What to do :: Edit the data between the lines holding "scientific name: Malacosoma disstria" and "order: Hemiptera", inclusive, so that "common name" becomes "vernacular name" and nothing else changes. Return only those lines.

++++++++++++++++++++

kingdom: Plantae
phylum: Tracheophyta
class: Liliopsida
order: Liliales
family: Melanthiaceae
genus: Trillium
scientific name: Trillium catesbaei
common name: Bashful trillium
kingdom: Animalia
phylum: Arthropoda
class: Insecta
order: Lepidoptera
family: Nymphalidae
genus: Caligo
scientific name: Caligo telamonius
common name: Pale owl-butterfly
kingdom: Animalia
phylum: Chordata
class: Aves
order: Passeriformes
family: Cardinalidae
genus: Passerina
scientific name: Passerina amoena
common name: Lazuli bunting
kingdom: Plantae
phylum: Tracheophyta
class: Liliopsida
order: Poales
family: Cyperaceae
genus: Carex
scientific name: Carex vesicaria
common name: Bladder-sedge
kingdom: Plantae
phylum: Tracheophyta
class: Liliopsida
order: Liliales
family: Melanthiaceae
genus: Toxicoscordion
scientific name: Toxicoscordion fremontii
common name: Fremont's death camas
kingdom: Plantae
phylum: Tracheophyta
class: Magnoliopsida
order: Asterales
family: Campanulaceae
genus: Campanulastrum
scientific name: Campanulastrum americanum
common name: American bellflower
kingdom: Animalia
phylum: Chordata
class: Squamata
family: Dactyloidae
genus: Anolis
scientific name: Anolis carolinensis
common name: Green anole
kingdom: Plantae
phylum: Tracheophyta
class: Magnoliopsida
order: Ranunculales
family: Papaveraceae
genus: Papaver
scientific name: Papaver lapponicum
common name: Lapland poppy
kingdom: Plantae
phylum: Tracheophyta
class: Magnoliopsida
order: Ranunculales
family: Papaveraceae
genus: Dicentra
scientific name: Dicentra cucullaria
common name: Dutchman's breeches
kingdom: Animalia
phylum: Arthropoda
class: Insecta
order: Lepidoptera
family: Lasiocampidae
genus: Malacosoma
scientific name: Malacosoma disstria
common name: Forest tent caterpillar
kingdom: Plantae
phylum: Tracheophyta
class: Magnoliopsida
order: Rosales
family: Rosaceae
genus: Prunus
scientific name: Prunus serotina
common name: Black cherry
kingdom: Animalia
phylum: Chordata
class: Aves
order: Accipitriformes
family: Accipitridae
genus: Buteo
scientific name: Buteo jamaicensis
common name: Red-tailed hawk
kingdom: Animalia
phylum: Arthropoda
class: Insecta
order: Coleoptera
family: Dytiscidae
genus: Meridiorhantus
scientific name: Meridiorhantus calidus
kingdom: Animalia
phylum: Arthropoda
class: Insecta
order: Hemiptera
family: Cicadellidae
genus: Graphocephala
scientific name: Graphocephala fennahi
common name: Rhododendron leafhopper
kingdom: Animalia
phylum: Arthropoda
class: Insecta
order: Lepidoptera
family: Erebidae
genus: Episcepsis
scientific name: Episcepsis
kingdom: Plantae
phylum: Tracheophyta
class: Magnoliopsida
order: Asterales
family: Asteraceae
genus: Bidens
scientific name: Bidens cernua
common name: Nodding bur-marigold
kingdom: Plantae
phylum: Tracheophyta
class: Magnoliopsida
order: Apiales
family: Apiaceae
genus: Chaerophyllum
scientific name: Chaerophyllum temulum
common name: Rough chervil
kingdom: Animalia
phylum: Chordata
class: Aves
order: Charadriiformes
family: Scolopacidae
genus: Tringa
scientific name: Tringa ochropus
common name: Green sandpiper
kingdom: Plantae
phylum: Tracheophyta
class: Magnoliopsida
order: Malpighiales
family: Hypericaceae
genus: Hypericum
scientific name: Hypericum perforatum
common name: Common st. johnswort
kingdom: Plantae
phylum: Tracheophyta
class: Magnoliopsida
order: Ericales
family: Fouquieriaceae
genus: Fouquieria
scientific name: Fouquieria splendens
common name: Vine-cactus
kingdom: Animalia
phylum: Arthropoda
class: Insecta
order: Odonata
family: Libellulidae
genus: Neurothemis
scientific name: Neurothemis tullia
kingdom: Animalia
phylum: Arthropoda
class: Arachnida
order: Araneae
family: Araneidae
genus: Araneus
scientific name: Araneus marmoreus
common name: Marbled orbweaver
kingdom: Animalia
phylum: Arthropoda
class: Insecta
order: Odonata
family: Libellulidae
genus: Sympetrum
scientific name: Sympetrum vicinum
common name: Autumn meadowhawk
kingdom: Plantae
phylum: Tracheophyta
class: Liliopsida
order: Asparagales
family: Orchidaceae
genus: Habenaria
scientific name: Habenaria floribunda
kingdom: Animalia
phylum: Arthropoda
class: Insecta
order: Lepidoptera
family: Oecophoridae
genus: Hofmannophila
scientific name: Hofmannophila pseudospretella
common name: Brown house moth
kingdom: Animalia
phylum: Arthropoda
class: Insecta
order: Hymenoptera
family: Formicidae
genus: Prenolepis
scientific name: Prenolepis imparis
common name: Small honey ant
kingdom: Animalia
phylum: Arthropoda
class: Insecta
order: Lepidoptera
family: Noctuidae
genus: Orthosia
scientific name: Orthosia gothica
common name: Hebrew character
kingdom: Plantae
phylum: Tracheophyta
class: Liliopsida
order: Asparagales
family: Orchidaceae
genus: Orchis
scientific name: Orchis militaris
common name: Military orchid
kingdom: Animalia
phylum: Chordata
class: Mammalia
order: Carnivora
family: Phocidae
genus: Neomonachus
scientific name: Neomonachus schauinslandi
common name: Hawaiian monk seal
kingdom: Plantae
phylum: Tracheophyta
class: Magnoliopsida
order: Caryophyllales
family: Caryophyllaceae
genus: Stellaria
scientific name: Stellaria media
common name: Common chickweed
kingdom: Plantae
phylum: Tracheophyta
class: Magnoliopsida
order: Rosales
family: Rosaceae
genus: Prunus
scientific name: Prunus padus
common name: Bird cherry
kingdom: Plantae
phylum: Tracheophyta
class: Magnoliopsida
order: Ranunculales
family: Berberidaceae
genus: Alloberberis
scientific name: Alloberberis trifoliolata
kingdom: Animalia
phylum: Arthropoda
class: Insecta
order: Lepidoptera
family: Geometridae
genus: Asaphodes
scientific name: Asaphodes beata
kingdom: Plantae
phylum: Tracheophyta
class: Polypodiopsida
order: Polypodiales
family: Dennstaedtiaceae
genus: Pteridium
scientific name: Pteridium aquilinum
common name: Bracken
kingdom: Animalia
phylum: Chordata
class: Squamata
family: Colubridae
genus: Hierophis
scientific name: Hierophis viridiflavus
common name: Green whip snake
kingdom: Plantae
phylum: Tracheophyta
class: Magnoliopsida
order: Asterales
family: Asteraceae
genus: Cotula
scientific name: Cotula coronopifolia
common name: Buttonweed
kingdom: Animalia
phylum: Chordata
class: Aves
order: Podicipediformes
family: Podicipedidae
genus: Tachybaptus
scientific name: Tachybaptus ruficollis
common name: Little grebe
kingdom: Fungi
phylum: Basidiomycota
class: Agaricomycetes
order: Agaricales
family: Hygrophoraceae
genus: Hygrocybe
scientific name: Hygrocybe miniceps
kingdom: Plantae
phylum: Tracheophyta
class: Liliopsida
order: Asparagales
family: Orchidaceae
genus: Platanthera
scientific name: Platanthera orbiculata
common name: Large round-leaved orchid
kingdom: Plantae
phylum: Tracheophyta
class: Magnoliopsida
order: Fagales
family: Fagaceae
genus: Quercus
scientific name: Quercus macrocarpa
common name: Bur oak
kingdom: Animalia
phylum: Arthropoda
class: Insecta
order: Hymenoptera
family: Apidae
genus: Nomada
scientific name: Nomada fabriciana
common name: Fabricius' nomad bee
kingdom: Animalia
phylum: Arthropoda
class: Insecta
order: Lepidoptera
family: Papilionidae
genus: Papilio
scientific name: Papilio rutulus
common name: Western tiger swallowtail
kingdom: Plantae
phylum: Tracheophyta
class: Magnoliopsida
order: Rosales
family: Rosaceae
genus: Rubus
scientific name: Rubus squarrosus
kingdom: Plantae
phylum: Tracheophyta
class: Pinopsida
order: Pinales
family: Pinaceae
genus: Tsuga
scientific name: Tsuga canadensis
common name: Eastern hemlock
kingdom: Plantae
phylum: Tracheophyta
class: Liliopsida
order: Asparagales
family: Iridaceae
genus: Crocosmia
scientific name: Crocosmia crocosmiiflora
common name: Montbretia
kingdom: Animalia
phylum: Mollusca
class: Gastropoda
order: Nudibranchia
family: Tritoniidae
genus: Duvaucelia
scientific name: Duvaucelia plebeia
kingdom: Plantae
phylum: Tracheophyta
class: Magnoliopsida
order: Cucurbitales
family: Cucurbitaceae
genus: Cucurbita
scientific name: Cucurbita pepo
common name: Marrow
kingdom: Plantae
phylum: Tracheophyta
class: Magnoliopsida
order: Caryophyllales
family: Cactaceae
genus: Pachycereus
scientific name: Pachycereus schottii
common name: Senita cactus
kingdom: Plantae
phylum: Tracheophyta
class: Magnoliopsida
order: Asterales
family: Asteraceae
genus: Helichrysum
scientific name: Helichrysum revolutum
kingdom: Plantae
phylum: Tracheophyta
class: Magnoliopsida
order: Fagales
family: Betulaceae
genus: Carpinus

++++++++++++++++++++

The result ::
scientific name: Malacosoma disstria
vernacular name: Forest tent caterpillar
kingdom: Plantae
phylum: Tracheophyta
class: Magnoliopsida
order: Rosales
family: Rosaceae
genus: Prunus
scientific name: Prunus serotina
vernacular name: Black cherry
kingdom: Animalia
phylum: Chordata
class: Aves
order: Accipitriformes
family: Accipitridae
genus: Buteo
scientific name: Buteo jamaicensis
vernacular name: Red-tailed hawk
kingdom: Animalia
phylum: Arthropoda
class: Insecta
order: Coleoptera
family: Dytiscidae
genus: Meridiorhantus
scientific name: Meridiorhantus calidus
kingdom: Animalia
phylum: Arthropoda
class: Insecta
order: Hemiptera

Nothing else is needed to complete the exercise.